Last night you felt awful after dinner. Are you not wondering if it was a food allergy, or if it was merely food poisoning? Food allergies and food poisoning are very different. Food poisoning occurs when you eat food that's either contaminated or not properly cooked. When you're allergic to a specific food, you can't consume that food no matter how it's prepared.

Food allergy symptoms are very similar to any other allergic reaction. Typically, allergy symptoms appear from 15 minutes to an hour or more after eating the food. Some of the most common symptoms include itching, swelling of the mouth and throat, breathing issues, digestive problems and stomach ache. Hives, eczema and asthma can also occur.

If your mouth or throat are swelling, you need to get immediate medical attention. If you have the feeling of being unable to breathe as well as a feeling of tightness in your chest, you could be suffering from a severe food allergy, which needs to be treated right away. A delay could be fatal.

Among the foods that trigger allergies, you can often find soy, corn, gluten, dairy, eggs, tomatoes, shellfish and peanuts. When preparing foods for a group of people where someone has a food allergy, keep all forms of nuts out of the meals that you're creating. Make vegetarian as well as gluten-free versions of everything you create.

Taking an allergy test is the best way to find out if you have allergies. Even if the process if a bit complex, at least it doesn't hurt. There are two main types of tests - one is a skin test where they prick your skin and the other is RAST testing, where they evaluate your blood sample. Skin testing has been known to be the best.

Skin testing has been used for hundreds of years and is the test of choice worldwide.

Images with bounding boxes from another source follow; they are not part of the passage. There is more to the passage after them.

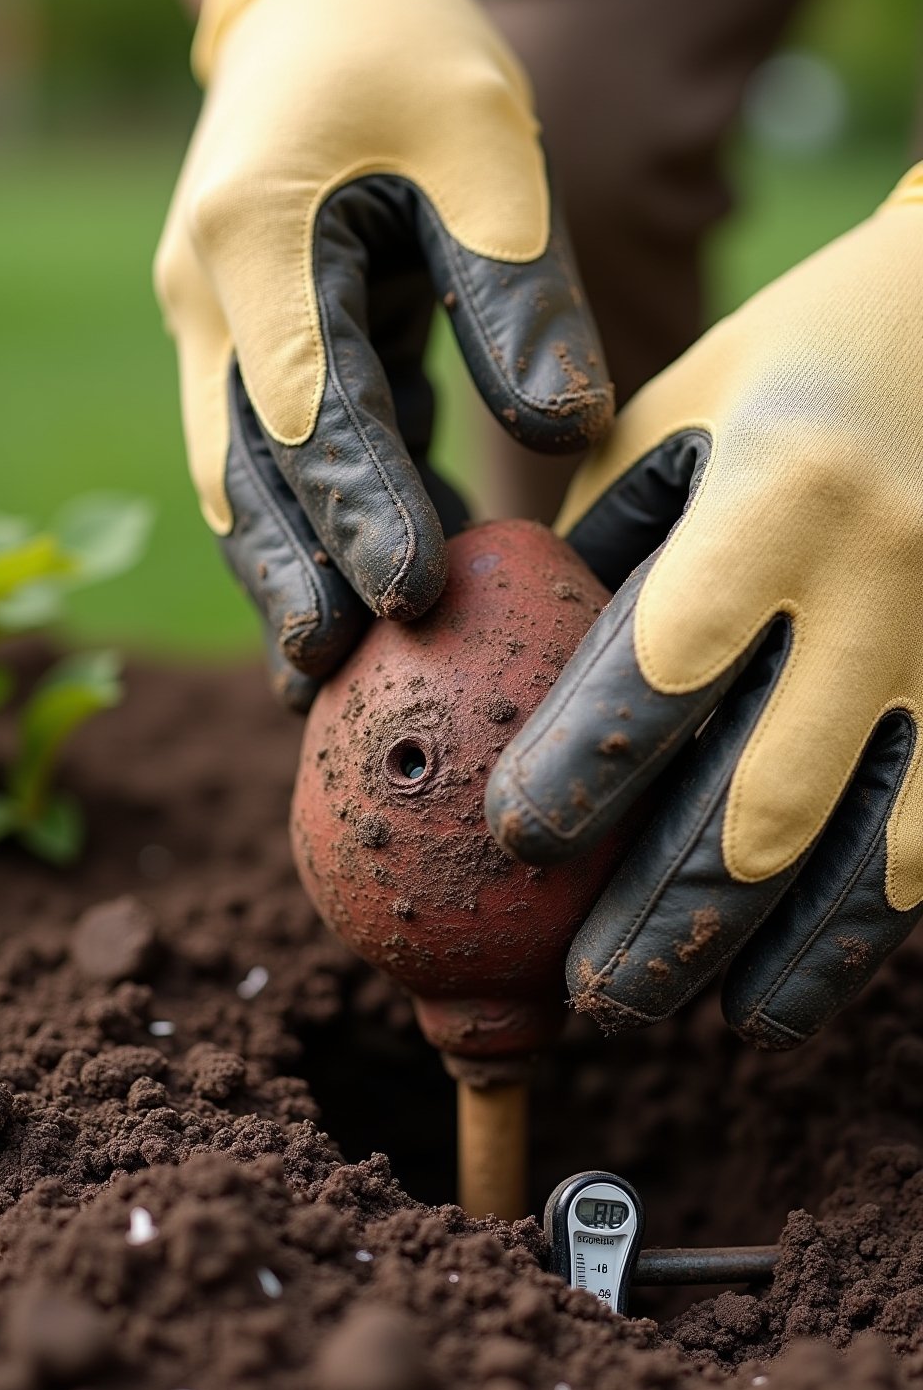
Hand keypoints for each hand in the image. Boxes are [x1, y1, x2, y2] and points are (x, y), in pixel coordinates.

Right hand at [156, 0, 610, 707]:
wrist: (316, 4)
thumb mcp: (484, 143)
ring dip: (289, 569)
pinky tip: (380, 582)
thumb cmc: (410, 57)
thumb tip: (566, 431)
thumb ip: (520, 289)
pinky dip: (329, 516)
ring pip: (244, 475)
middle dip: (289, 573)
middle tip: (333, 675)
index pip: (307, 402)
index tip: (414, 592)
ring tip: (333, 669)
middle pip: (242, 466)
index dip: (358, 506)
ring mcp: (217, 323)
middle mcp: (212, 295)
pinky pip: (283, 449)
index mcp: (259, 236)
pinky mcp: (252, 344)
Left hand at [487, 166, 922, 1047]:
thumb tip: (505, 689)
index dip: (580, 773)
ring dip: (764, 959)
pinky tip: (785, 993)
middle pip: (759, 801)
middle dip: (659, 919)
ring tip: (675, 1017)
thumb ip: (598, 550)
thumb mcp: (677, 421)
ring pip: (866, 855)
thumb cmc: (795, 372)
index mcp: (779, 494)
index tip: (509, 845)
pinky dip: (856, 941)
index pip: (660, 665)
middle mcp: (886, 584)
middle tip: (582, 994)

When you start the test, the skin is pricked with a small needle, and the wound is exposed to an allergen. It barely even bleeds - it's only enough to allow the allergen to enter the skin.

A formula of chemicals mixed with the allergen are allowed to enter the wound. You wait anywhere from 10-15 minutes in order for your skin to react. A positive allergy test can be spotted by a red bump that's itchy - sort of like a bug bite.

If you find out you are allergic to a food, it will be important for you to make sure you stay away from it completely and to let the chef know about your allergy if you eat out. Scan all the ingredients of a product when you are at the grocery store.

If you are a parent, get your children tested, since food allergies seem to pass down genetically. Let your child's teachers know what you're allergic to as well as what your child is allergic to just to be on the safe side.